I've been running Challenge Chicane 33mm CX tyres on my gravel bike which as far as I can tell are just about a skinnier version of the Gravel Grinder. They are fantastic on gravel and rolling along on the road, however not a great fan of them when trying to corner on paved roads once you get them layed over onto the side tread. The tyres slide and squirm everywhere and are downright treacherous when cornering in the wet. I know that isn't there prime use, but if you are planning on a mix of road riding on them, something to think about.

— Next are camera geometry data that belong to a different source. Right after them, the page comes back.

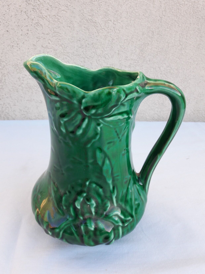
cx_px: 102
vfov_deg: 63.4
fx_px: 221
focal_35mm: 28
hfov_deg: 49.7
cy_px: 137
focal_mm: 3.7
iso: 40
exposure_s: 1/108
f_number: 1.9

Something else that I would be keen to look at is the Schwalbe G-One in 35 or 40c


----------



## Hiro11

TmB123 said:


> Something else that I would be keen to look at is the Schwalbe G-One in 35 or 40c


Those tires look great. I considered them but didn't buy as I was a little concerned about the soft tread compound and life of the tire, but who knows.


----------



## single1x1

I used the New MSO 36 tubeless on HED c2+ rims last weekend for a rough gravel and pavement ride, event, used a pair of trigger 33 tires on HED C2 not plus last year at this event. The MSO has good traction for climbing a bombing down hills, and took a bunch of punishment on the rough downhill section, big rocks, wash out areas and sand, the Trigger 33 rides faster on the pavement and is a bit lighter/smaller, but isn't as tough, had a thorn puncture on a ride last year and am sure the sidewalls are not as tough either, though the triggers did survive the 90 or so mile ride last year. I have also ridden the trigger 38's a bit and they are also nice, though heavier than the MSO, 490G or so but I didn 't measure my pair, my MSO tires both came lighter than I have seen reported, mine were 431G each, both measured separately. I think the MSO rolled fairly well for how big it is, but not as good as a trigger, 33or 38, but lighter than the 38 and still fairly tough, and tougher and bigger then the 33. I have also used continental cyclocross speed 35 tires and liked them, but they are not tubeless compatible, they have a nice supple casing and better traction then a trigger but also susceptible to thorn flats, or pinch flats-if not pumped up enough.
I think you made a good choice with the MSO tires


----------



## Wetworks

I have Schwalbe Marathon Plus HS 440(?) 32s on my Diverge, absolutely love them. If I'm sure I want to take that bike out but stick to pavement and packed dirt, I'll switch to Durano 28s though.


----------



## Migen21

One of these days, I'm going to give tubeless another try. Id like to find a tubeless tire similar to the X'plor USH with that center ridge and a little knobby on the sides. 

Ideally Clement will come out with a tubeless version of that tire soon.

Sent from my LG-H830 using Tapatalk


----------



## ddave12000

OP I think you made a good choice. I have the WTB Nanos on my commuter bike and while they seem super durable they also have a "heavy" feel to them. On my cross/gravel bike I've been using the 32mm MSO and love them. At 50 psi (clincher) it seems i have plenty of traction and they feel smooth on the road too. I know you've already ordered them, but did you get the 120 TPI version? That should give you some additional level of puncture resistance.


----------



## Hiro11

ddave12000 said:


> did you get the 120 TPI version?


I don't think the tubeless 36mm version offers different TPIs.


----------



## Mr Pink57

Race Pasela's for a lot of years, this year I went with a set of Happy Medium Pros 35mm. Rode some real nasty gravel and a little bit of washed out dirt along with some construction zone mud uphill since it has been raining for the past 3 days off and on.

Really impressive tire and glad I got them. Also during the paved sections we and another guy were pushing 18mph, he was on Teravail Galena's.


----------